Syria ‘doubts Turkey’s intentions in anti-ISIS effort’
Syria’s foreign ministry said Wednesday it was skeptical about Turkish efforts to fight ISIS
Syria’s foreign ministry said Wednesday it was skeptical about Turkish efforts to fight the Islamic State of Iraq and Syria (ISIS) group, in its first official reaction since Ankara began air strikes against the militants.
“It is better late than never, but are Turkish intentions to fight the terrorists of Daesh (ISIS), Al-Nusra Front, and Al-Qaeda-linked groups genuine?” the ministry asked in a letter to the United Nations.

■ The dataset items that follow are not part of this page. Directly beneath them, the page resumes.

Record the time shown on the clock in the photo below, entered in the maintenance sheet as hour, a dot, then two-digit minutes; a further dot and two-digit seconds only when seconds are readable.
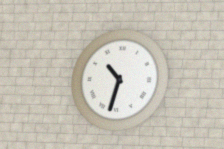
10.32
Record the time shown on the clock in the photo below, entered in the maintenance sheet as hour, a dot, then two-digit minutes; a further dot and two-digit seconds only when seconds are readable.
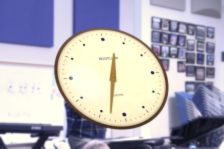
12.33
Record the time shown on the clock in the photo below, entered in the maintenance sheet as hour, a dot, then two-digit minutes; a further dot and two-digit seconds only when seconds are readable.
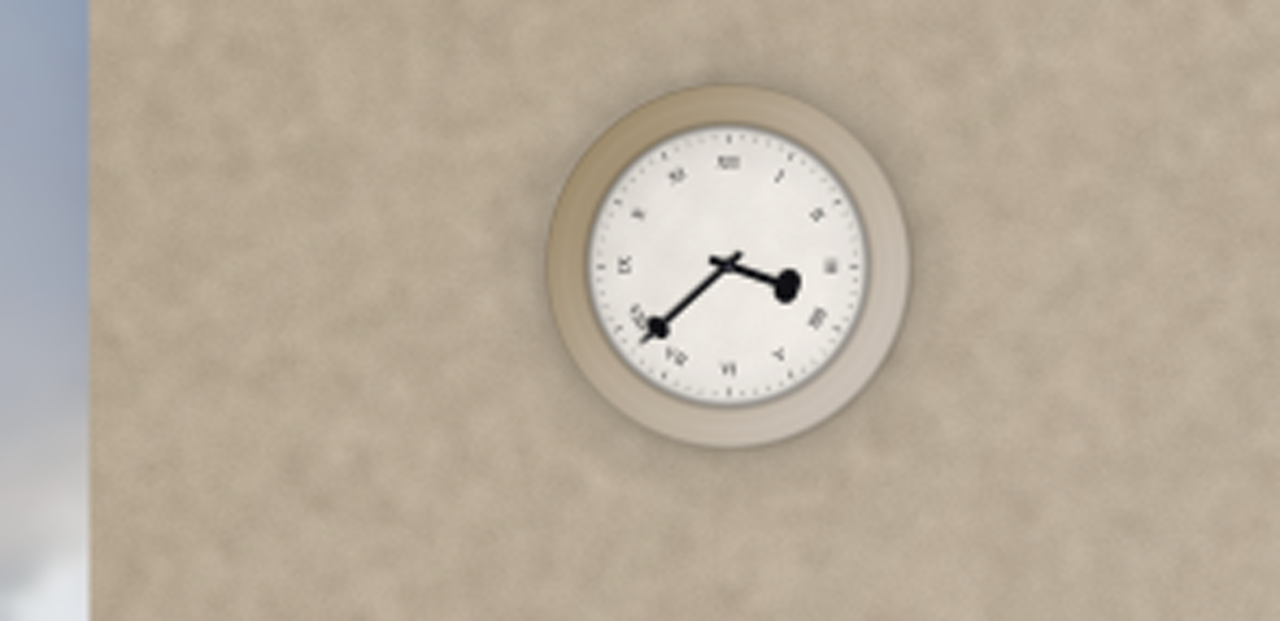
3.38
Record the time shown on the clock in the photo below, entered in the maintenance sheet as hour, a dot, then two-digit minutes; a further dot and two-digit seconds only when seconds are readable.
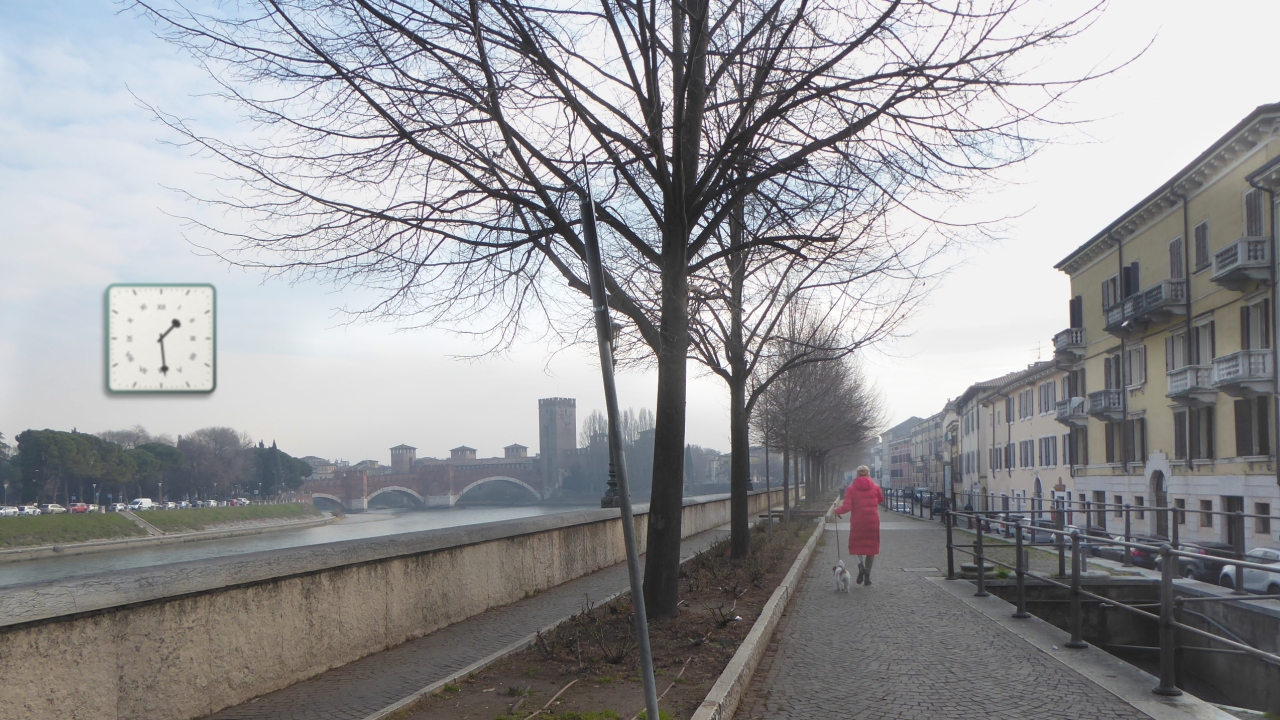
1.29
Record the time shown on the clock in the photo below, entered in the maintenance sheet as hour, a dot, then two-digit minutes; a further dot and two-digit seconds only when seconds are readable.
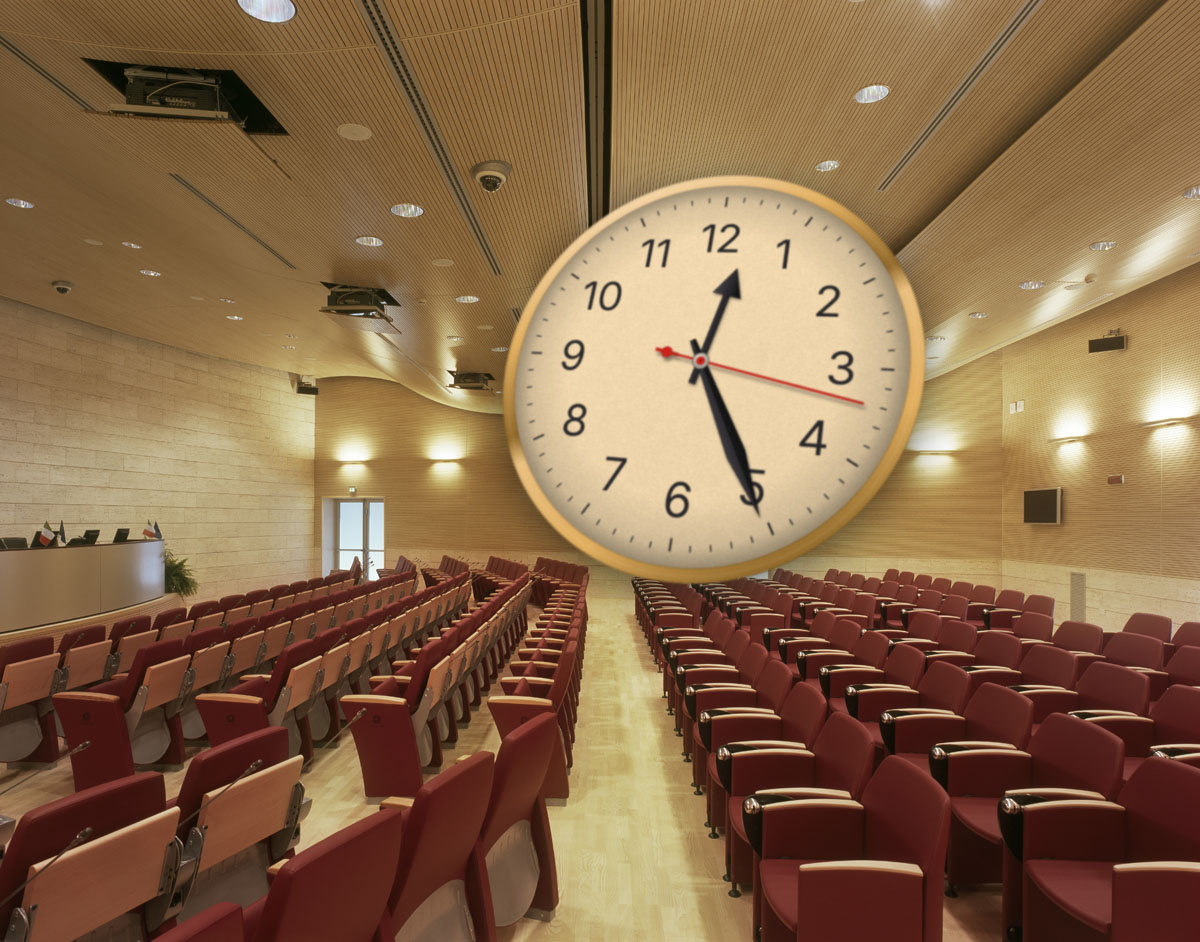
12.25.17
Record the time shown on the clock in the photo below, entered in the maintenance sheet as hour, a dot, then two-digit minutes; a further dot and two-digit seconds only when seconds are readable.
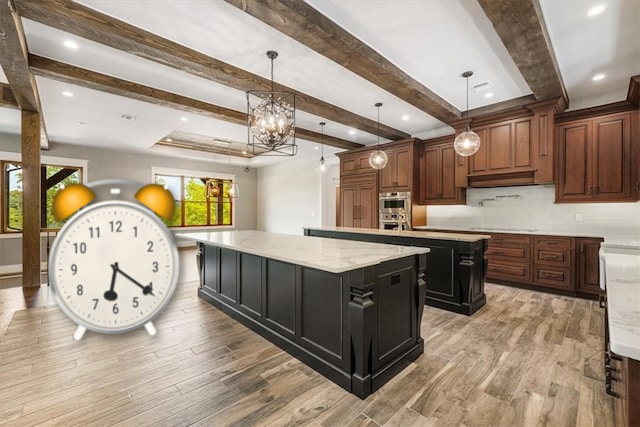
6.21
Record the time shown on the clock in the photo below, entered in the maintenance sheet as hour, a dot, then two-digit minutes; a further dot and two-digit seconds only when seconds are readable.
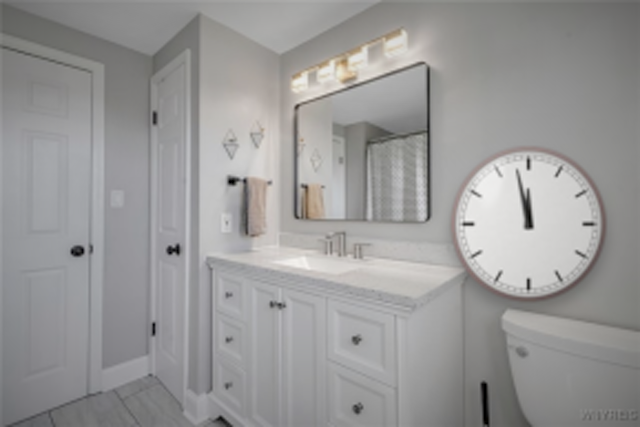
11.58
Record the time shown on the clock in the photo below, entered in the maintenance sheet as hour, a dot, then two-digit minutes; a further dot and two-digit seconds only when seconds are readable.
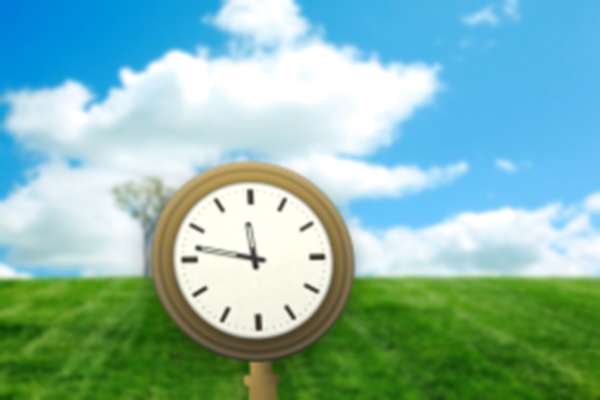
11.47
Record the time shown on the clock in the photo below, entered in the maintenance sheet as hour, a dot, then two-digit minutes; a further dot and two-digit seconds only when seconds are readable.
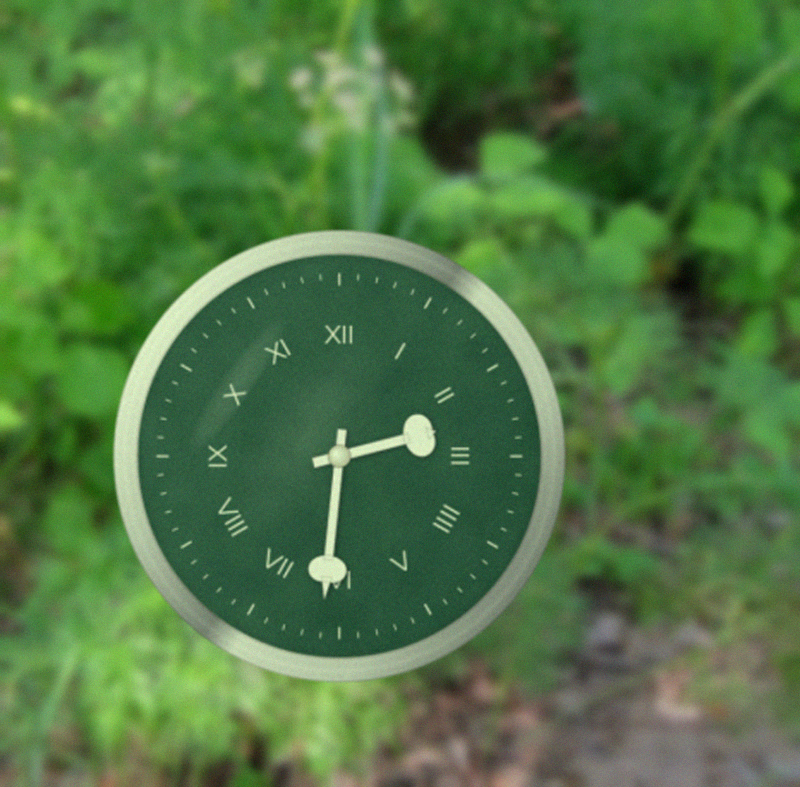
2.31
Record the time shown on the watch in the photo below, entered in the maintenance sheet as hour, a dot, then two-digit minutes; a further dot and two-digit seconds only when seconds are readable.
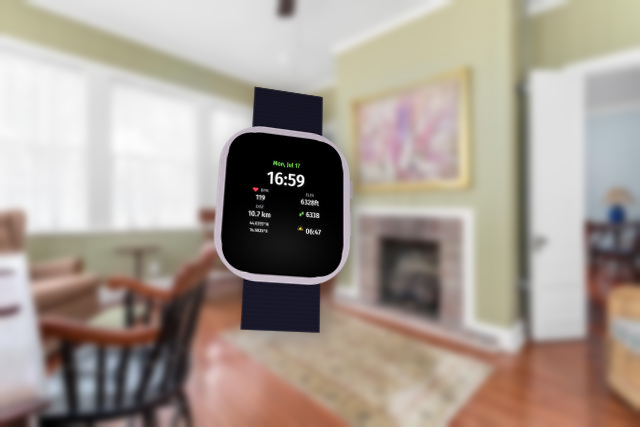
16.59
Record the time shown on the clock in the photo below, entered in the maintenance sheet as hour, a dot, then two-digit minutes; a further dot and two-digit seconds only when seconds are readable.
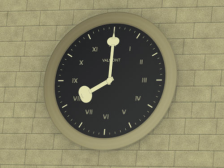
8.00
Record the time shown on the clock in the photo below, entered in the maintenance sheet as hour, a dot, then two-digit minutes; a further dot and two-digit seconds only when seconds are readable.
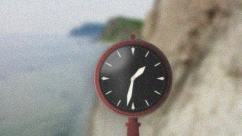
1.32
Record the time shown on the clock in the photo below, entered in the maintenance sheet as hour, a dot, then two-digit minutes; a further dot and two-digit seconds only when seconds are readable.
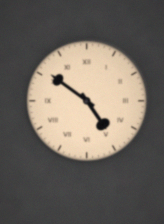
4.51
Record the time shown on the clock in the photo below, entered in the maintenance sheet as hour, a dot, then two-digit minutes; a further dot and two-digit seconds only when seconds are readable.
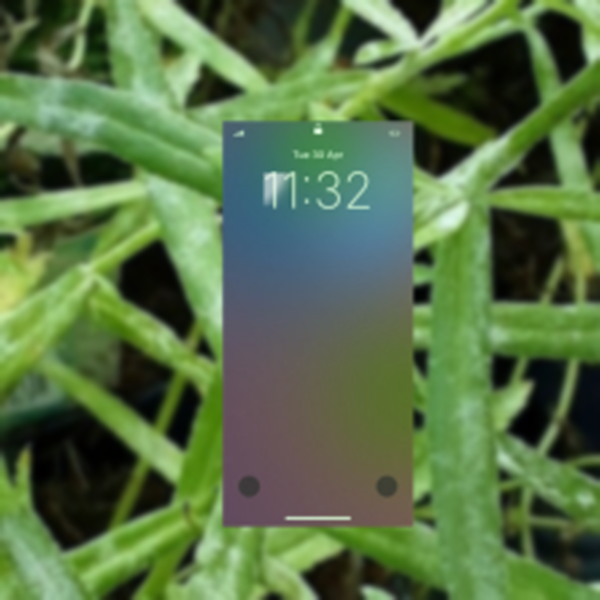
11.32
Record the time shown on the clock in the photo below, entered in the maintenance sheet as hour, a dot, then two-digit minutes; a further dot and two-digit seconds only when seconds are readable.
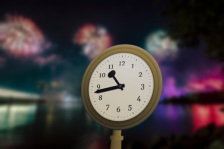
10.43
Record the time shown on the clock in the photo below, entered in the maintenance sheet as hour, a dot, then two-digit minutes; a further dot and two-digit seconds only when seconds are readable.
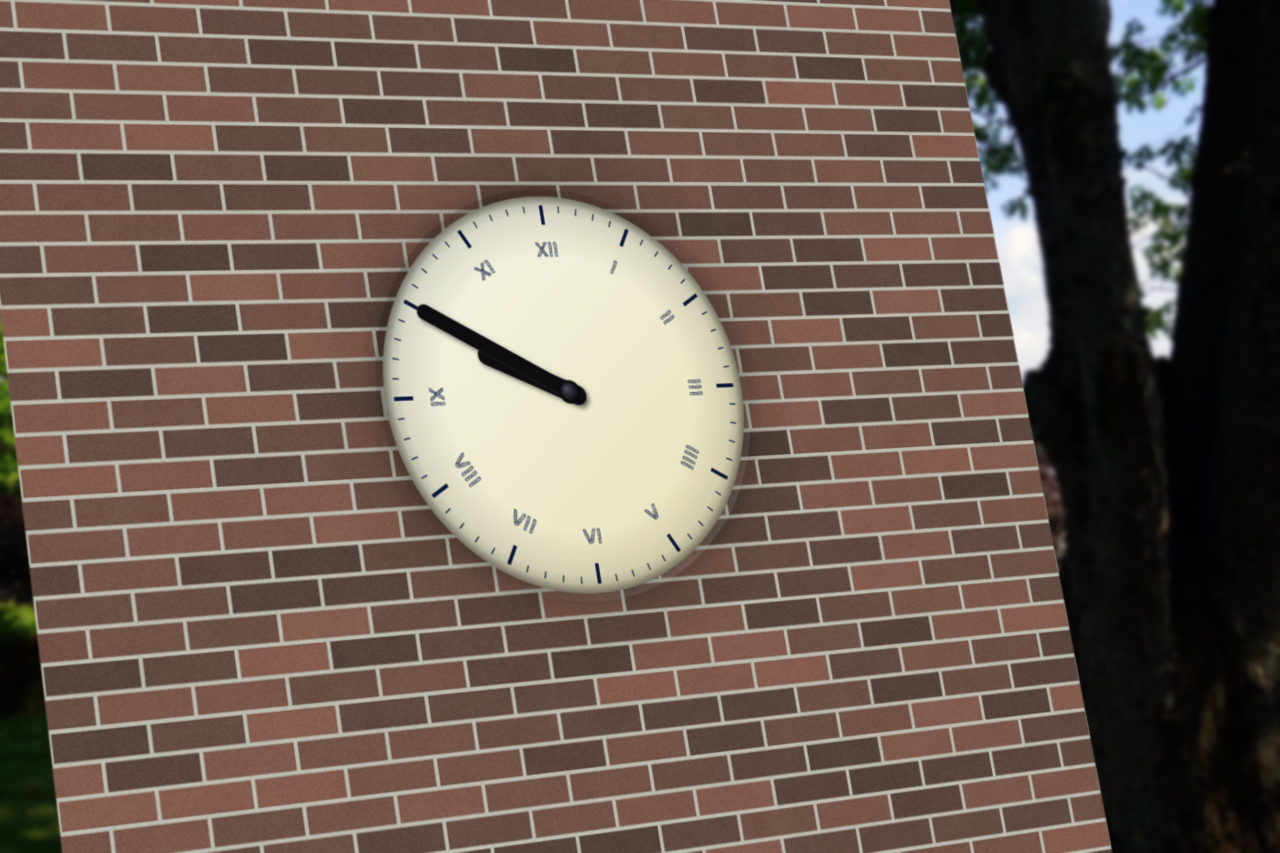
9.50
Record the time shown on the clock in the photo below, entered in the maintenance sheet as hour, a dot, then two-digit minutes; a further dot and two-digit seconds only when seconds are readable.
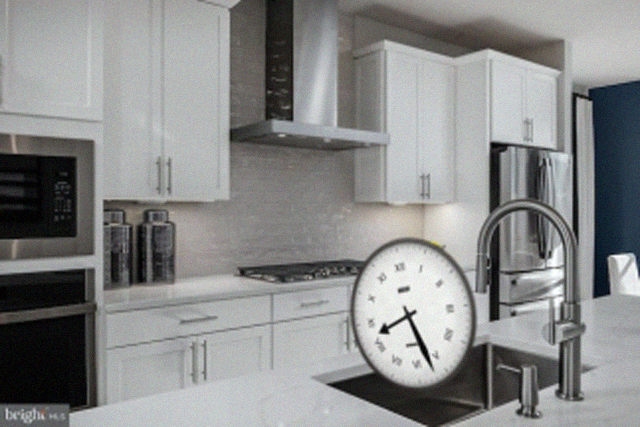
8.27
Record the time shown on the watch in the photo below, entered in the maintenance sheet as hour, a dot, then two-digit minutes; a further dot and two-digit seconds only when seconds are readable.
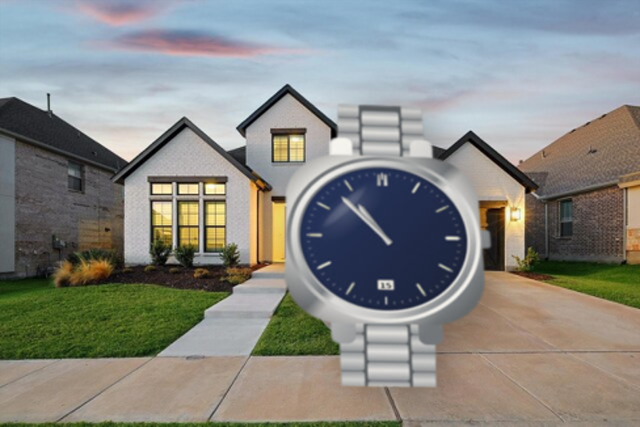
10.53
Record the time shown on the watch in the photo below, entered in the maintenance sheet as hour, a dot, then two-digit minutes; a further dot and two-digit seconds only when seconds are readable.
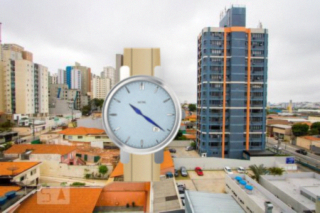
10.21
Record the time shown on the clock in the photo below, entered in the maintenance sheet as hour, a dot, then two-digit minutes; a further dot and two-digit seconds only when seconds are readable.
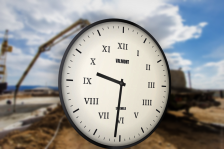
9.31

The ministry said Syria “rejects the Turkish regime’s attempt to paint itself as a victim that is defending itself”, accusing Ankara of supporting “terrorist” groups.
The letter made no direct mention of Turkish air attacks in northern Syria, which began early Friday after Ankara claimed a Turkish soldier was killed in cross-border fire by ISIS militants.
Turkey also gave formal approval Wednesday for the United States to use a southern air base for raids against ISIS in Syria.
Syria’s regime has repeatedly accused the Turkish government of supporting “terrorists” -- the word it uses to describe all armed groups opposed to Damascus.
The civil war raging throughout Syria began in March 2011 with anti-government protests, but has since devolved into a complex conflict.
The spectacular rise of ISIS prompted the U.S. and its allies to begin an air campaign against the militants group in September 2014.